• **Excerpt provided**:
━━━━

These days, the average conference is a mandatory work engagement centered around learning “Five Ways To Do X For Your Business” while you sit in a badly lit ballroom eating poorly made food with a bunch of strangers staring at their cell phones. A few conferences stand apart from the rest and offer a world of wonder. The best include the famous SXSW, which has become a music and media mecca, while TED has been crowned king of the genre.

Now, Sarasota hopes to join the royalty with a conference of its own.

PINC. Sarasota, which stands for People, Ideas, Nature, and Creativity, is decidedly an “un”-conference with a searing spotlight on innovation and inspiration. The day holds a cascade of impressive presentations delivered by a superb selection of international speakers, artists, and performers from every imaginable discipline, from environmentalists to world-champion whistlers.

This year, PINC hosted the almost-infamous Temple Grandin, whom Time Magazine designated as a “Hero.” Many are already familiar with her work, as she has revolutionized a good portion of the food industry while also bringing awareness to autism, a condition she herself lives with.

At this year’s PINC, Grandin received a standing ovation for her speech on how we, as a society, are failing to look at things creatively, but are instead conforming to the system’s standards. She credits her autism-influenced outside-the-box thinking for allowing her to see a new perspective on old topics. She urges us, the consumer, to put in the effort to ask the questions and be a part of the answers.

“The ag industry needs to work harder to communicate with the consumer,” she says plainly, “but consumers have to work on looking things up.”

Though she suggests the consumer be involved, she puts most of the onus on the food industry and is pleased with the progress it’s been making. “Management is the key,” she tells me, referring to how all the facets of the food industry can continue to improve. “Large or small, management has to care about doing things right.”

━━━━

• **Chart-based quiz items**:
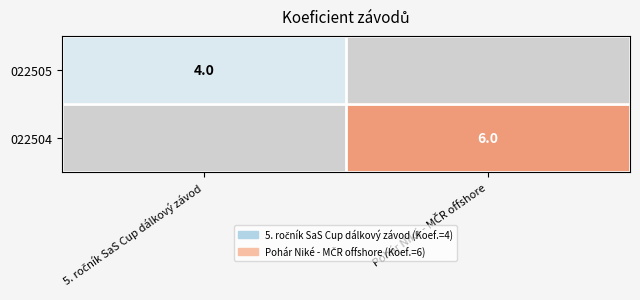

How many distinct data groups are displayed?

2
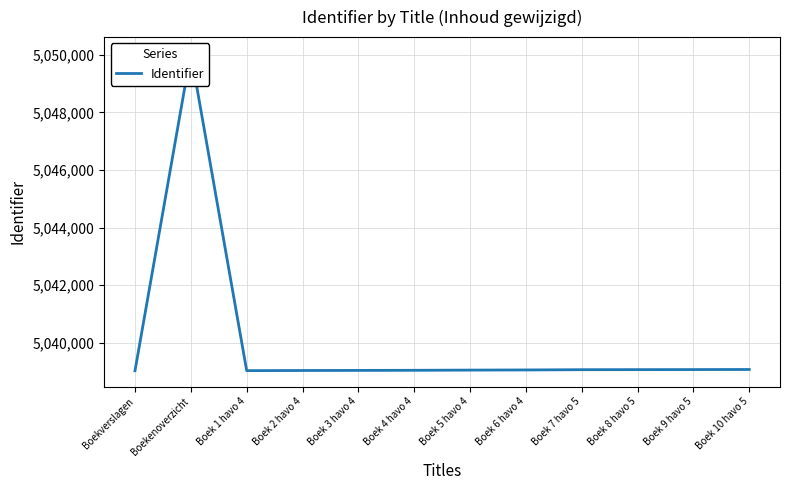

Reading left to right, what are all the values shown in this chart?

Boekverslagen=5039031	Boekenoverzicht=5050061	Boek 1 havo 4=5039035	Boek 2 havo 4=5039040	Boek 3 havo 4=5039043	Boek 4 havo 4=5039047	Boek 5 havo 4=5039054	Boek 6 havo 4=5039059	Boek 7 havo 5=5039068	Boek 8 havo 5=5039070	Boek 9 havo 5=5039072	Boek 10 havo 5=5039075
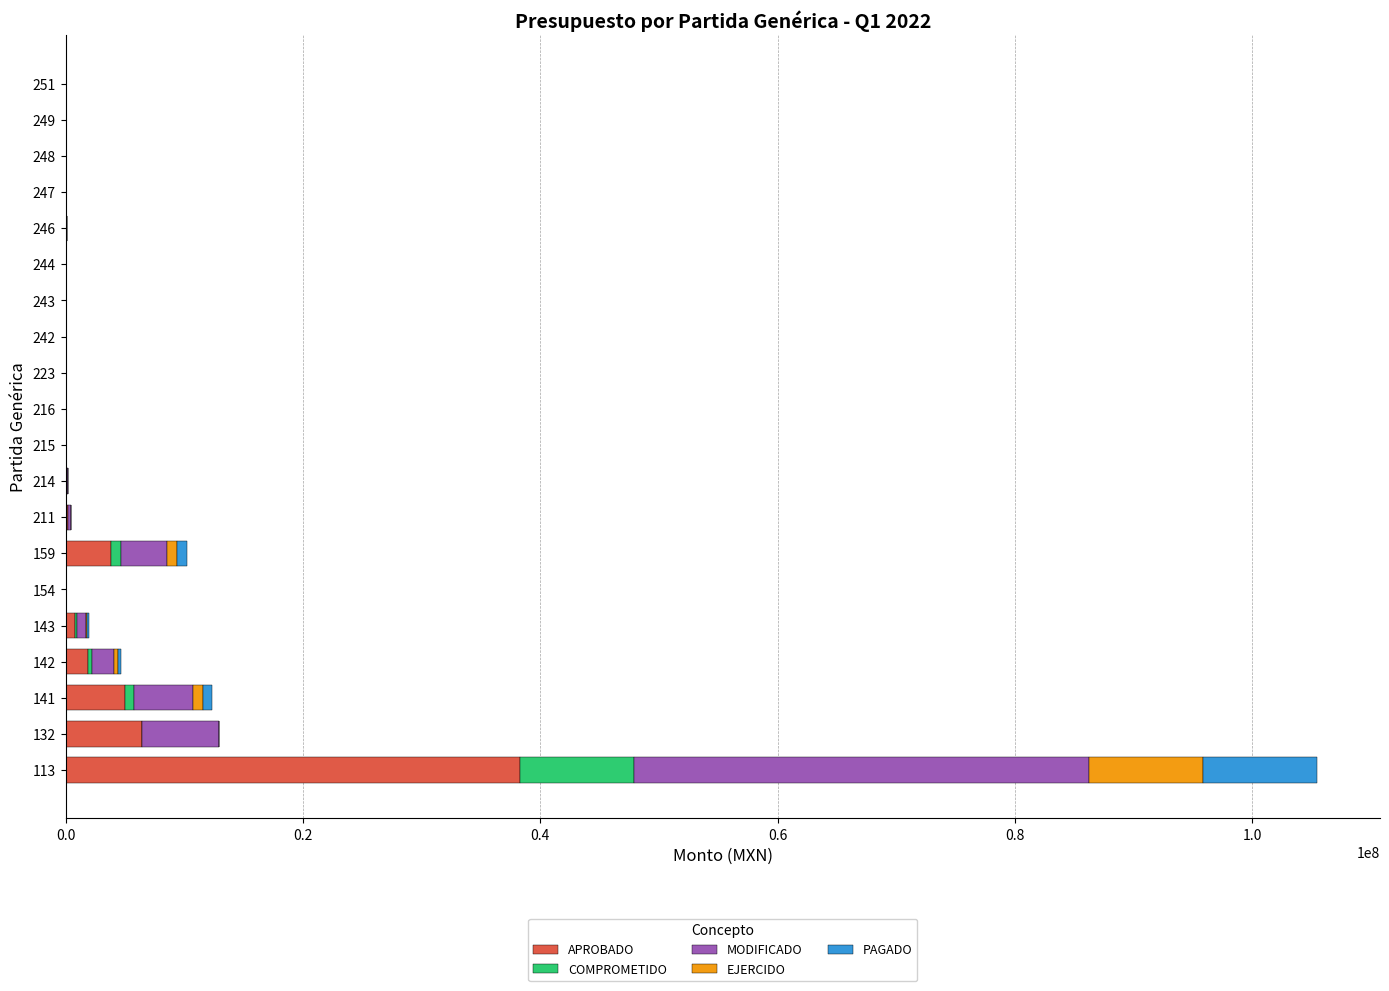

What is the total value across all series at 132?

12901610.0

━━━━

Retype the part of the PINC Sarasota piece starting at "Now, Sarasota hopes" and ending at "to world-champion whistlers.". The records have nothing to do with the text.

• **Answer space**:
Now, Sarasota hopes to join the royalty with a conference of its own.

PINC. Sarasota, which stands for People, Ideas, Nature, and Creativity, is decidedly an “un”-conference with a searing spotlight on innovation and inspiration. The day holds a cascade of impressive presentations delivered by a superb selection of international speakers, artists, and performers from every imaginable discipline, from environmentalists to world-champion whistlers.